E.la sua?- Al accennò a Lizzie che mormorò qualcosa e si 
sistemò meglio tra le braccia di Sam.
Di nuovo silenzio.
-Ascoltami, Sam.-Lui abbassò la voce, per evitare che Lizzie 
si svegliasse; sapeva che lei avrebbe preferito morire 
piuttosto che perderlo e lasciare che Gordon la riafferrasse 
con quelle sue tozze mani piene di odio e violenza ed Al non 
sarebbe stato in grado di sostenere una battaglia, non contro 
entrambi; il cuore gli avrebbe fatto troppo male.
-E' come in quel film."Fuga d'inverno".Il galeotto scappa 
con la moglie del direttore del penitenziario, però lui finisce 
ammazzato e lei in un carcere a vita; vuoi davvero che vada 
così?
Sam negò con calma; una lacrima cominciò a scendergli 
lungo la guancia e si perse tra i folti capelli di Lizzie.
-Ragazzo, non puoi fuggire da quello che sei; tu sei un 
viaggiatore nel tempo ed è così che funzionano le cose per te; 
puoi solo sfiorare la vita degli altri, ma non puoi rubare 
quello che non ti appartiene.E non sto dicendo che sia 
giusto, però so che non potrebbe essere altrimenti.
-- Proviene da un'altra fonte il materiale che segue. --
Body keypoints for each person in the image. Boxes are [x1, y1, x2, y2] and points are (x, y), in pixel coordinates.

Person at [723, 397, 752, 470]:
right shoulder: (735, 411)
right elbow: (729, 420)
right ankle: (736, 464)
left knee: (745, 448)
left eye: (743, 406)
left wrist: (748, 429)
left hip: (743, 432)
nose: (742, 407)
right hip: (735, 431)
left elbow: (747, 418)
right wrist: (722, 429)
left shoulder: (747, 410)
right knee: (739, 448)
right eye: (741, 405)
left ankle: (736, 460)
La tua 
missione è più grande Sam, il tuo destino.
-Il mio destino?!- Lui sussurrò tra le lacrime, accarezzando 
con una mano il profilo del volto di Lizzie.- Guardala, Al, 
questo è il mio destino! Non so chi sono stato, né 
praticamente come ho vissuto fino ad ora, ma so 
perfettamente cosa vorrei essere: il suo futuro, suo marito, 
l'uomo con cui condividerà il resto della vita.
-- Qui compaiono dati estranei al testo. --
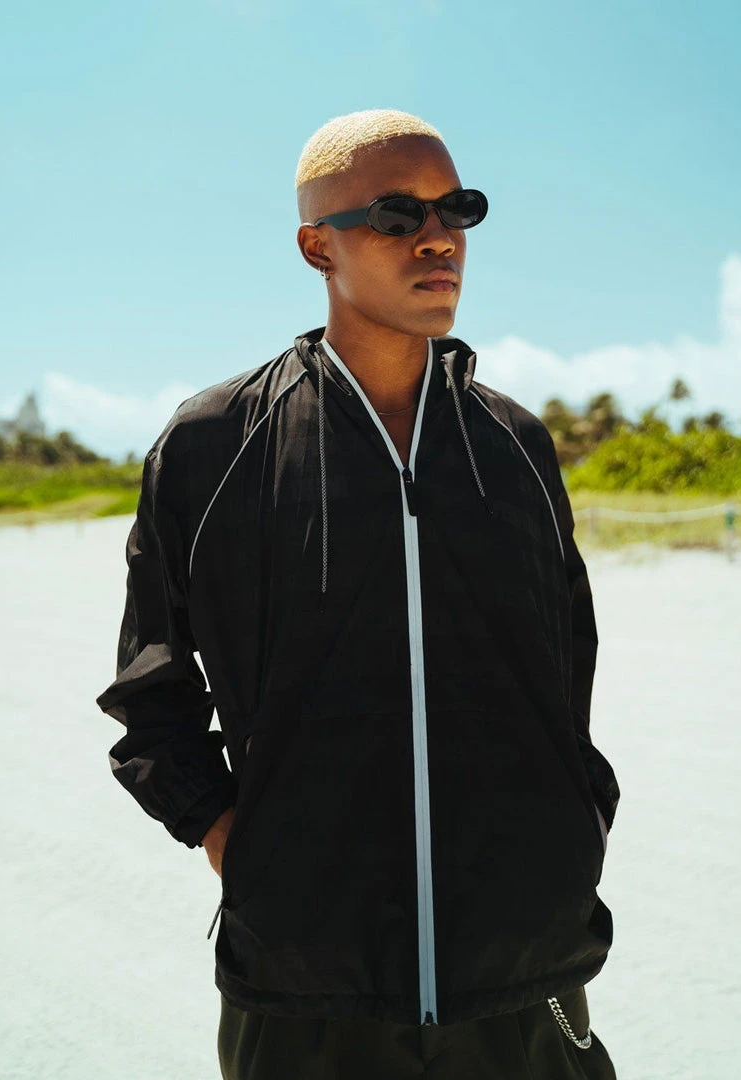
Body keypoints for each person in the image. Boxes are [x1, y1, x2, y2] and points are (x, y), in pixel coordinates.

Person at [97, 108, 621, 1079]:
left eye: (458, 209)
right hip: (304, 989)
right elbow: (150, 689)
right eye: (396, 215)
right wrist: (236, 843)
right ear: (317, 247)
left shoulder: (514, 444)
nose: (438, 238)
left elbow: (568, 669)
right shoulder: (214, 444)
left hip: (524, 968)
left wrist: (576, 826)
-Ma tu non puoi pensare solo ai tuoi desideri! Il progetto ha 
bisogno di te.
-Io non ho mai pensato ai miei desideri!- Sam strinse le mani 
a pugno e le sbattè violentemente al suolo.
Pessima, stupida idea; Ammiraglio Calavicci, stavolta hai 
davvero fallito.
-In questi quattro.Inutili anni non ho mai, neanche per un 
secondo, pensato a che cosa volevo, a che cosa 
sognavo.Non è giusto, Al! Non posso fare quello che mi 
chiedi.-Sam strinse i denti, socchiuse gli occhi ed emise un 
lungo respiro per permettere alla propria mente di vagliare, 
ancora una volta, tutte le implicazioni di quello che stava per 
dire. Un secondo dopo, la propria ricerca ebbe fine: sapeva 
esattamente quale parte scegliere, improvvisamente tutto gli 
era diventato chiaro e non ebbe più alcuna paura.
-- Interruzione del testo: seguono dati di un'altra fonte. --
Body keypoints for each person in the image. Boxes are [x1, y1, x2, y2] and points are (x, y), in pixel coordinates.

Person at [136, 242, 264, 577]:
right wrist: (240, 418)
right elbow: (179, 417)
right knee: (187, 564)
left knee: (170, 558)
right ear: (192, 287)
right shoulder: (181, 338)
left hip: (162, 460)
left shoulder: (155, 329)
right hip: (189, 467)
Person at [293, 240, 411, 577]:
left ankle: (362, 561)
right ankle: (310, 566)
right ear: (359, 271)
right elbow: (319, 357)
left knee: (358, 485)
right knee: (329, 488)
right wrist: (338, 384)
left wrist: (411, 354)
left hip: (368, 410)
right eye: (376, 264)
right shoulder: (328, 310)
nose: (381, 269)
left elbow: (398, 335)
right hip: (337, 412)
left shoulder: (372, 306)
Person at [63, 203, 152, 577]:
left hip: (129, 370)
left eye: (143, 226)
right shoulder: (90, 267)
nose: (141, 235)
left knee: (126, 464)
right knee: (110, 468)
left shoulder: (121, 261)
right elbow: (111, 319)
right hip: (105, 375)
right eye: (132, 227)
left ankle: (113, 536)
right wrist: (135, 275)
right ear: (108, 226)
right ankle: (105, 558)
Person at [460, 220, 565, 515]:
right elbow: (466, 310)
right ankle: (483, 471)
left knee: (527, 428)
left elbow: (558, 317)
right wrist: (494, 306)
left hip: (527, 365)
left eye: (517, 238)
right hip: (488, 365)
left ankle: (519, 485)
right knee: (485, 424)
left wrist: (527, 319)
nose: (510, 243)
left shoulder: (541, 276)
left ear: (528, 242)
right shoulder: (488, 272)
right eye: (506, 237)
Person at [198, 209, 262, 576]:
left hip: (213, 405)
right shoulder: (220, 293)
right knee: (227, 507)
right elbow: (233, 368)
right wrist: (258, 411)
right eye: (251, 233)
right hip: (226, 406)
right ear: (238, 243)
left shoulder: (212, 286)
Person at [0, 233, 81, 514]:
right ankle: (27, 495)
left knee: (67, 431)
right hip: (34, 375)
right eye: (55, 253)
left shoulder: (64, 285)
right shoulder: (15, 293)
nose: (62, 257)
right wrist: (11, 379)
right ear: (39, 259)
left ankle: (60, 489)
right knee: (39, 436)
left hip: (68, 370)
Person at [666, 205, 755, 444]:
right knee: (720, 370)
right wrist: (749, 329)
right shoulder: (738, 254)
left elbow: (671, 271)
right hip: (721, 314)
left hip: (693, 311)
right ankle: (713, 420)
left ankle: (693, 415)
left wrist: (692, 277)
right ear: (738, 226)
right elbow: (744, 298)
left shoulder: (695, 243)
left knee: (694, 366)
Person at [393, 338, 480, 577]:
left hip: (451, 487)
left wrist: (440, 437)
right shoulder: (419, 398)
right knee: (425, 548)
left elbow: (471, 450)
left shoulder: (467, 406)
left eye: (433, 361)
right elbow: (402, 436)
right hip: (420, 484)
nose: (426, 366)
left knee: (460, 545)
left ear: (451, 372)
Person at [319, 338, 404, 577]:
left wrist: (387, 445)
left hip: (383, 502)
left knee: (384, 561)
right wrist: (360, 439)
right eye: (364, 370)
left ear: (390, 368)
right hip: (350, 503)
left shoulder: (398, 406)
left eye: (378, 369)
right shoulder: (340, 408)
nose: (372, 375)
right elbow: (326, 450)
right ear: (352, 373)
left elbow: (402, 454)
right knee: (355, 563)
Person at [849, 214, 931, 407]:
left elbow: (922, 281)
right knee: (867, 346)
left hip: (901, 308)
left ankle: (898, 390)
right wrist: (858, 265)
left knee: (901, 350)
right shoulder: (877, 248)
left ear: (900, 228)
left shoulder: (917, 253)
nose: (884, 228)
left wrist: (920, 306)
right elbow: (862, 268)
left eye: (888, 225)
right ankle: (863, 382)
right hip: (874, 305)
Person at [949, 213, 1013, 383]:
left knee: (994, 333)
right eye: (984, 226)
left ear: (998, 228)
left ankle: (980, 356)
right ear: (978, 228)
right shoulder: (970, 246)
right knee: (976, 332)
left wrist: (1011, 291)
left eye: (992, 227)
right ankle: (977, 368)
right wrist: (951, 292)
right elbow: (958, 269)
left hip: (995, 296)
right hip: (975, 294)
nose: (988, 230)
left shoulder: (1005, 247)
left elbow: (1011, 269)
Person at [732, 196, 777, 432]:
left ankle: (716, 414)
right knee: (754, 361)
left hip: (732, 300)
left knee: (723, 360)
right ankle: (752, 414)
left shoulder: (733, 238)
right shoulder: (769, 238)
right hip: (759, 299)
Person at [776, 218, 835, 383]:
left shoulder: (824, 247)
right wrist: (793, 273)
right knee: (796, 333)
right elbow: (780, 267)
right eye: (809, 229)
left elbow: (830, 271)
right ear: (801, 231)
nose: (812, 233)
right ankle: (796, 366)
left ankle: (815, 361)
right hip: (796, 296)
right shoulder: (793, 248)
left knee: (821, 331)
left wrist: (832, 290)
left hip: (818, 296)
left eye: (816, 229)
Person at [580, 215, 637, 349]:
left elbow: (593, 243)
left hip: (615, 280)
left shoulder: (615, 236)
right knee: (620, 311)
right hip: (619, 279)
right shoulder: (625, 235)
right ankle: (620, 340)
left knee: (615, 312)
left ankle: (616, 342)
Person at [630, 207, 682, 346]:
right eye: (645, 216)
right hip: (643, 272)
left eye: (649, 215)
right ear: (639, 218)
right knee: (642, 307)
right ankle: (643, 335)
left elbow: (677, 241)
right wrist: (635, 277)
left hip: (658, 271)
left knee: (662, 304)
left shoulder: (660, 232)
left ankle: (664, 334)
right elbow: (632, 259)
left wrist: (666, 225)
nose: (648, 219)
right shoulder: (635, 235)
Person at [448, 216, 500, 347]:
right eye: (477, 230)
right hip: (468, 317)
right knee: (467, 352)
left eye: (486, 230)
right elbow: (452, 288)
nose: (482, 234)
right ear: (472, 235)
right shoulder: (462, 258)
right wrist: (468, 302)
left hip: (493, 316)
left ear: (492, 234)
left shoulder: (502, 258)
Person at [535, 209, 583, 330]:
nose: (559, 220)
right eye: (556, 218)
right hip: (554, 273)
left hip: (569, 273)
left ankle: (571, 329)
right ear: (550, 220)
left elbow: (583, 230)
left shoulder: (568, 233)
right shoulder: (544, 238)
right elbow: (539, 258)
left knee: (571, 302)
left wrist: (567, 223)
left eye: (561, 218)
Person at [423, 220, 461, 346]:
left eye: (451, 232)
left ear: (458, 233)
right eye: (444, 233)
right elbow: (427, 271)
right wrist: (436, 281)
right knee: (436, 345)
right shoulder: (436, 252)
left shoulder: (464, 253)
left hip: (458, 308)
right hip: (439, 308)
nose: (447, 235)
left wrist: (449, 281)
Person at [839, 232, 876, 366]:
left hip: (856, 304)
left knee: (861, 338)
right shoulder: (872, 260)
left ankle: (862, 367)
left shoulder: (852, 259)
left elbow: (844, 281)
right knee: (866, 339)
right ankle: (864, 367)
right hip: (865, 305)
-Stanotte io e Lizzie ce ne andremo, Al.
Nessuno, nemmeno Dio in persona ci potrà fermare.
Lo sguardo sicuro di Sam, il verde intenso dei suoi occhi 
rimase impresso nel cervello dell'Ammiraglio Calavicci come 
un marchio rovente sulle proprie palpebre.
Fu l'ultima cosa che vide.
Poi il contatto fu perso, una volta per tutte.